# [Passage provided]

Amy Winehouse’s last big concert was in Belgrade, a month before she died. This was June of 2011. Billed as the beginning of her comeback tour, the gig turned into one of her most infamous train wrecks: when she came on stage, she was drunk beyond the point of making sense, beyond the point of standing — tripping and crouching, sitting down to take off her shoes, leaning into her bass guitarist and holding his hand. The crowd started heckling her early and didn’t let up. “Sing!” they shouted. “Sing! Sing!”
Her eyes were as large as a child’s, as if she’d been dropped into a life she had no idea how to live. Her life had been unmanageable for years. But the thing was, she had all this management: a promoter, a producer, a father. She was asleep when they put her on the plane to Serbia. She slept for the whole flight, woke up to her own life, and heard: Sing! Her fans loved her as long as she gave them what they needed — as long as she broke down so they could watch, as long as she picked herself back up again so she could give them her voice. Her backup guys in their orange suits didn’t know what to do with her.
The footage of Belgrade is nearly impossible to believe, but there it is, happening over and over again, as many times as you want to click the YouTube refresh button. Amy stumbles along in her tiny yellow dress with ragged stripes of black, a bruised banana. When she falls off an amp, her drummer’s smile stretches into something more like a grimace. Is this an oh-those-self-destructive-music-legends-how-they-fuck-up moment or an actually-this-woman-is-basically-committing-suicide-right-in-front-of-you moment? He isn’t sure what face to make. The public didn’t know what face to make for years. “She’s shit-faced,” says a voice on the YouTube video. “She doesn’t know where she is.” And then: “Look at her. Look at her.” At a certain point, her face changes. She’s not confused anymore, or scared. She’s smirking. Her smirk seems to say, I’m done with this. She throws the mic. Someone hands her another. One voice cries out: “Sing or give me my money back!”

# [Data under study]
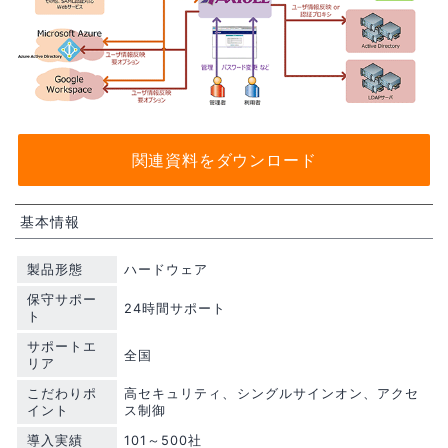
関連資料をダウンロード
基本情報
製品形態
ハードウェア
保守サポー
24時間サポート
ト
サポートエ
全国
リア
こだわりポ
高セキュリティ、シングルサインオン、アクセ
イント
ス制御
導入実績
101～500社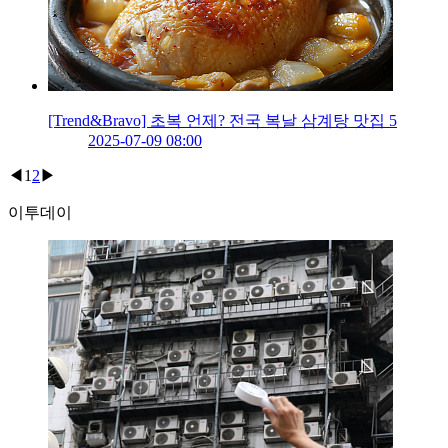
[Trend&Bravo] 초복 언제? 전국 복날 삼계탕 맛집 5
2025-07-09 08:00
◀
1
2
▶
이투데이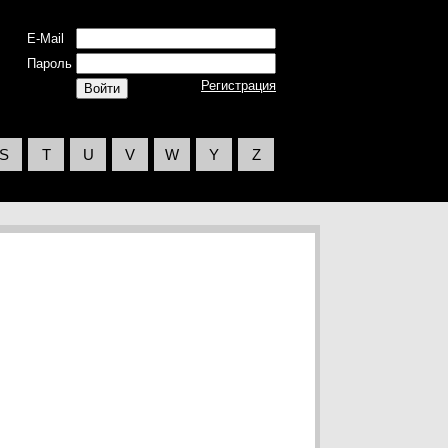
E-Mail
Пароль
Регистрация
S
T
U
V
W
Y
Z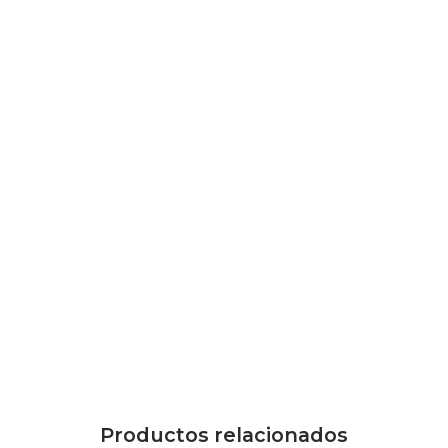
Productos relacionados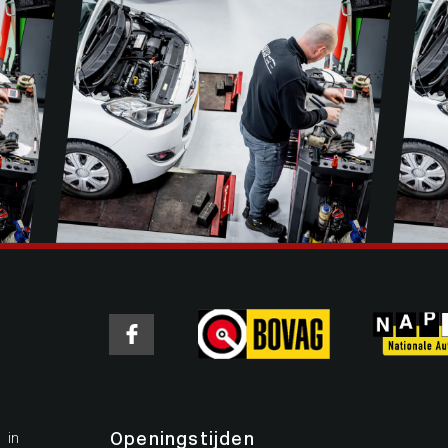
Openingstijden
 in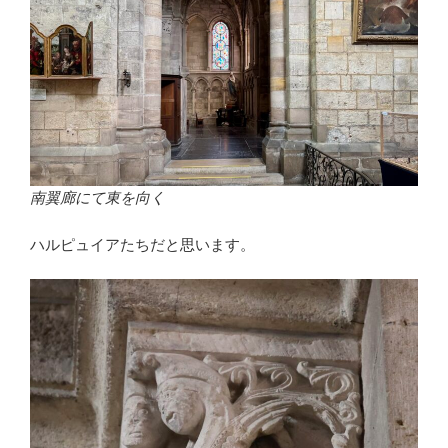
南翼廊にて東を向く
ハルピュイアたちだと思います。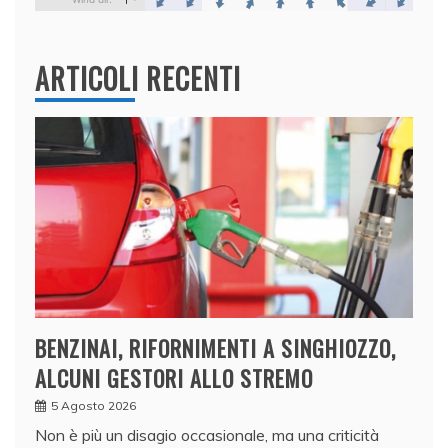
ARTICOLI RECENTI
BENZINAI, RIFORNIMENTI A SINGHIOZZO,
ALCUNI GESTORI ALLO STREMO
5 Agosto 2026
Non è più un disagio occasionale, ma una criticità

# [Task list]
• a. Based on the passage on Amy Winehouse's Belgrade concert, why is her drummer unsure what face to make when she falls off an amp? Respond in one to three sentences.
• b. Carry on the passage about Amy Winehouse's Belgrade concert, beginning after its final sentence.

# [Answers by item number]
• a. He cannot tell whether he is witnessing a familiar case of a self-destructive music legend making a mess of things or a woman essentially killing herself in front of him. Because of that uncertainty, his smile stretches into something closer to a grimace.

• b.
She finally does sing, her voice barely audible above her music — above the song she’d written to turn her heartbreak into something beautiful, something profitable, your love goes and my love grows, the music that had turned her into a tabloid sensation it never seemed like she wanted to be. At a certain point, her voice is no longer audible above the noise of the crowd, the sounds of their frustration and desire, their voices reminding her of the words to her own song.
The public loved to see Amy fucking up. They loved to hate her, loved to judge her, loved to feel bad for her. They loved to relate to her, whatever the terms of that relation, because it brought them closer to her, and what they wanted most was access. The public loved to watch her falling apart. The darkness inside her was always spilling out. They got more of it than they wanted: She couldn’t sing for them in Belgrade. She couldn’t stay alive for them in London.
At a concert on the Isle of Wight, where she slurred her mumbled words behind a wheel bearing the title HMS Winehouse, she sang “Rehab,” her unrepentant rallying cry, and drank from a plastic cup of wine held close to her mouth. She had to choose between drinking and singing — moment by moment, on a physical, literal level: she couldn’t do both at once. She was already drunk. At the end of the song, she threw the cup and an arc of booze sprayed across the stage, streaking it like paint. No, no, no, she sang. She wouldn’t go to rehab. Instead, she was doing this.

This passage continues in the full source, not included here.